The task -
Turn the lines of the records into a numbered list, starting at the line that contains "True or false: Orden" and ending with the last line of the records. Skip blank lines and leave the pictures out.

Dataset content -

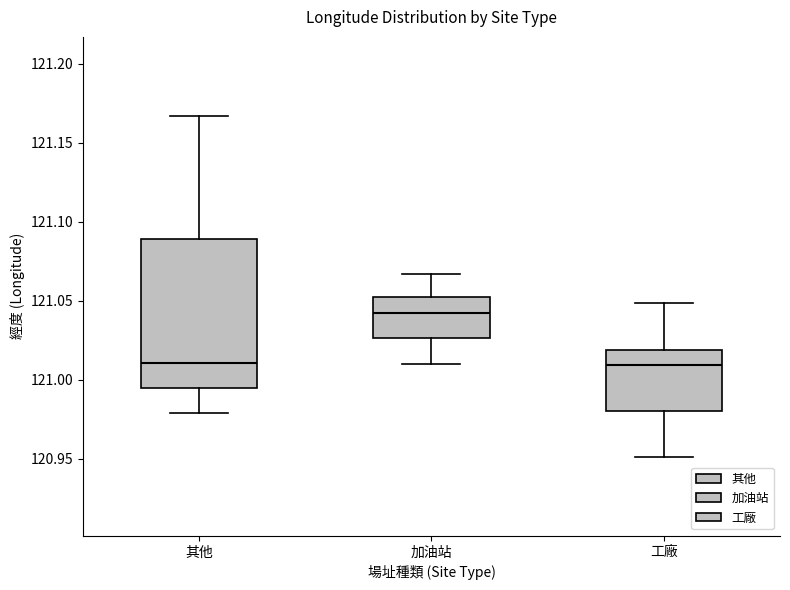

Which box is the tallest, from its lower edge to its upper edge?

其他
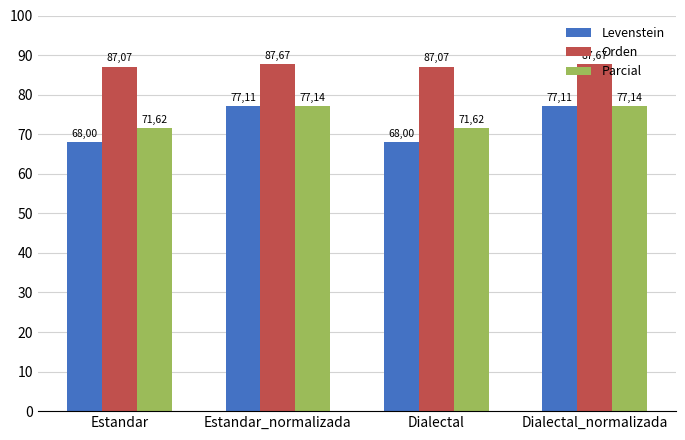

True or false: Orden has a value of 87.1 at Dialectal.

True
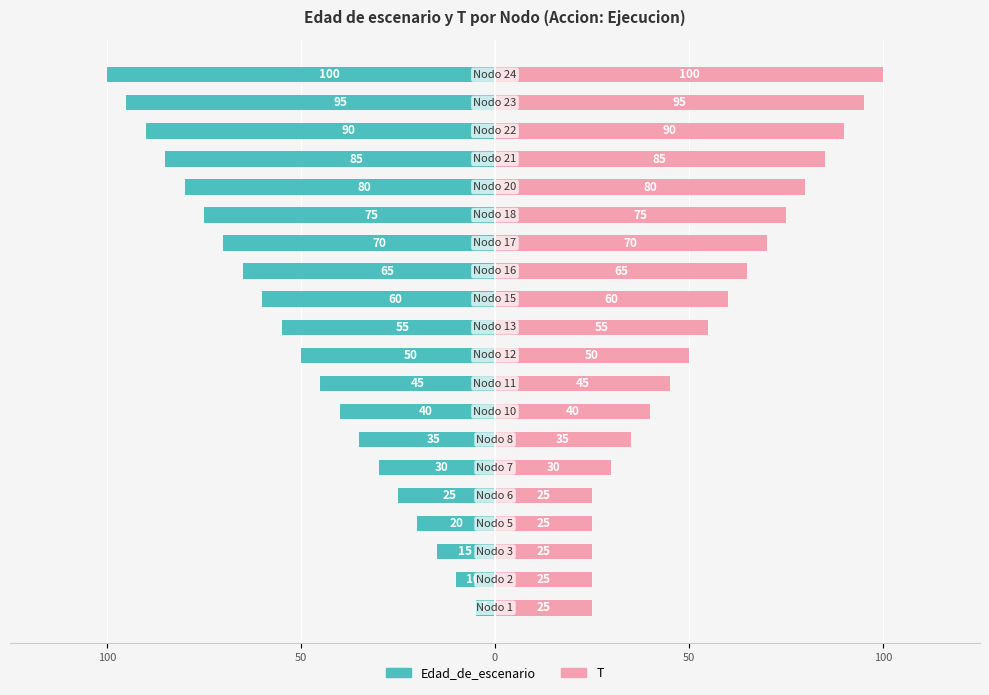

What is the greatest value displayed?

100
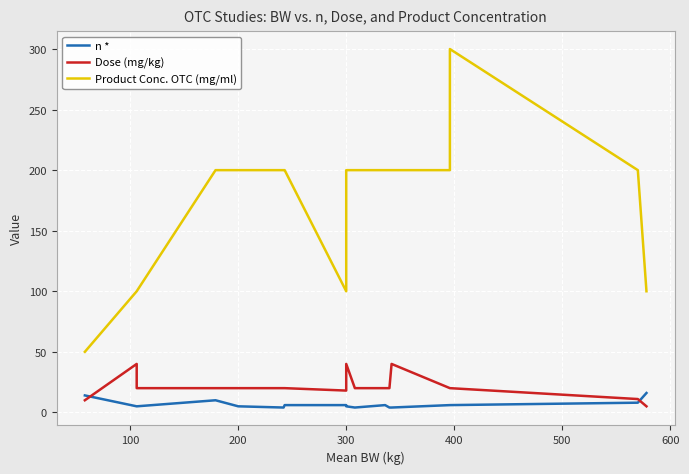

True or false: Product Conc. OTC (mg/ml) and Dose (mg/kg) intersect in this chart.

False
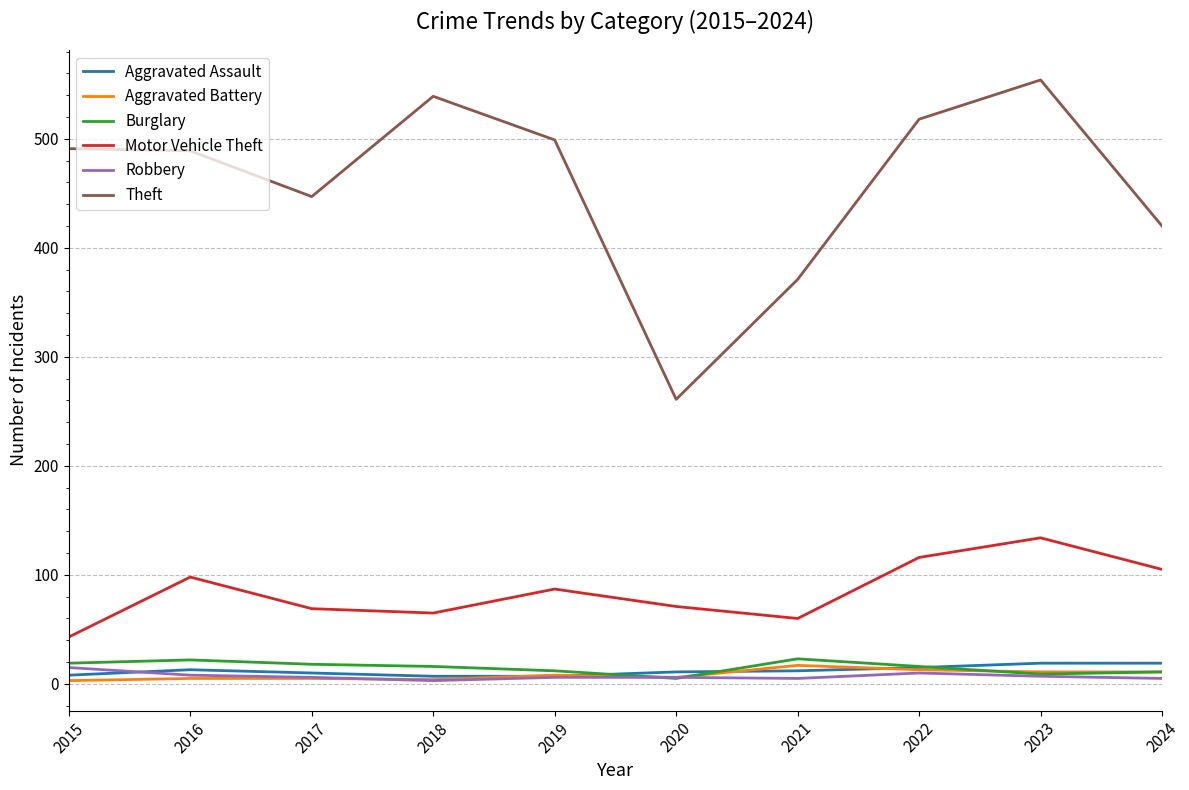

True or false: Burglary and Motor Vehicle Theft intersect in this chart.

False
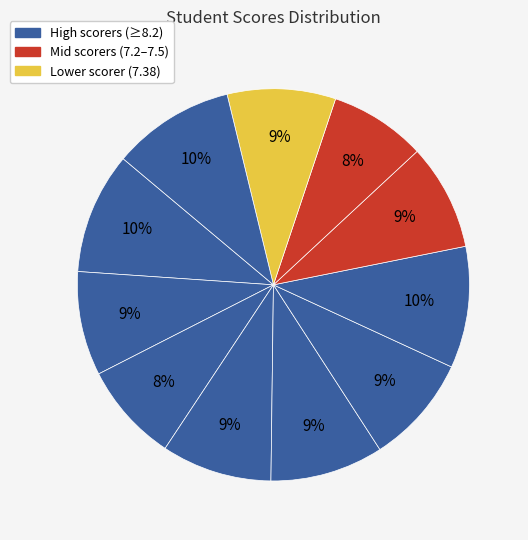

Is there any slice that represents more than half of the pie?

No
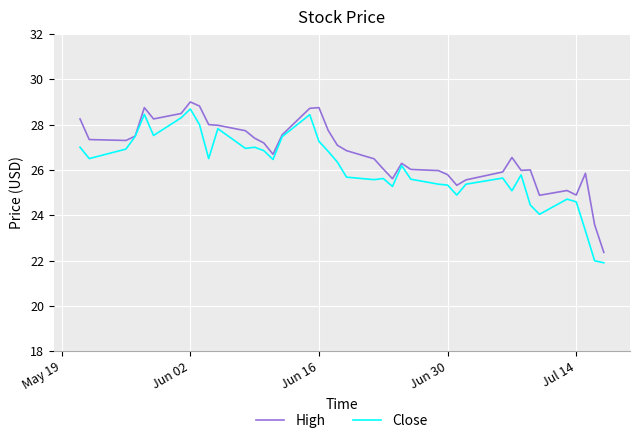

List the series in order of their overall mean, highest first.

High, Close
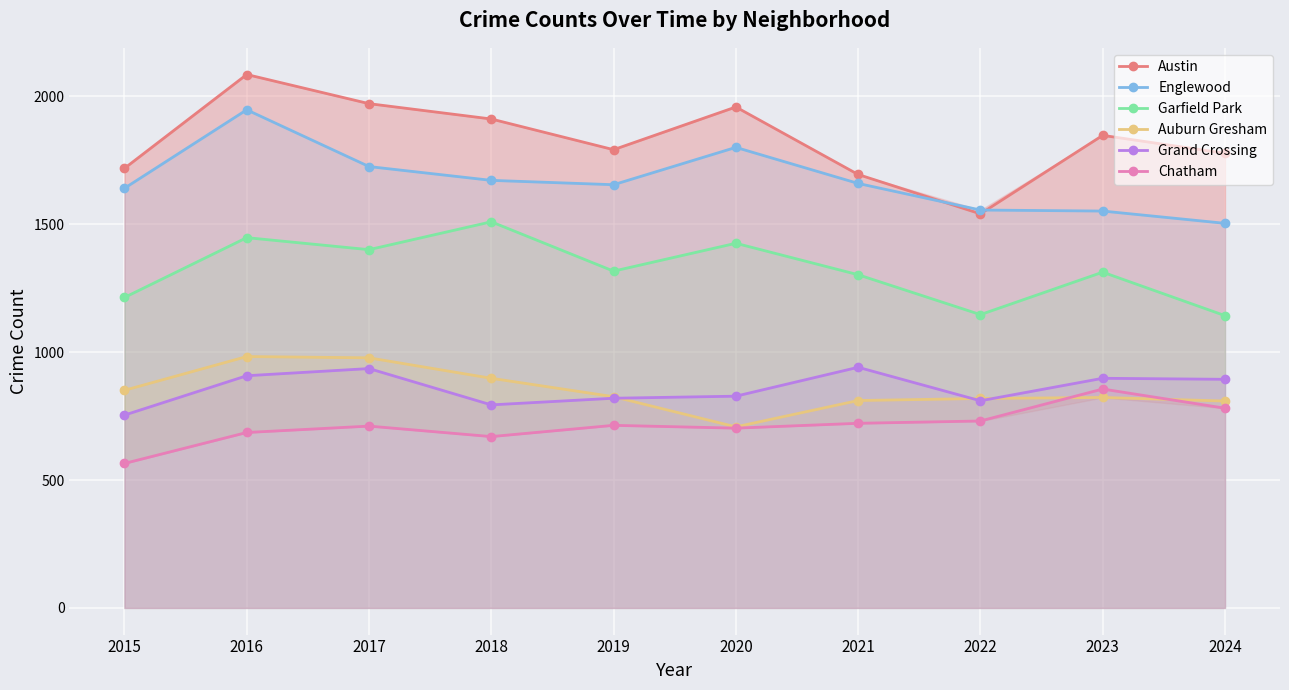

True or false: Auburn Gresham has a value of 354 at 2022.

False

Answer -
1. True or false: Orden has a value of 87.1 at Dialectal.
2. True
3. What is the greatest value displayed?
4. 100
5. True or false: Product Conc. OTC (mg/ml) and Dose (mg/kg) intersect in this chart.
6. False
7. True or false: Burglary and Motor Vehicle Theft intersect in this chart.
8. False
9. Is there any slice that represents more than half of the pie?
10. No
11. List the series in order of their overall mean, highest first.
12. High, Close
13. True or false: Auburn Gresham has a value of 354 at 2022.
14. False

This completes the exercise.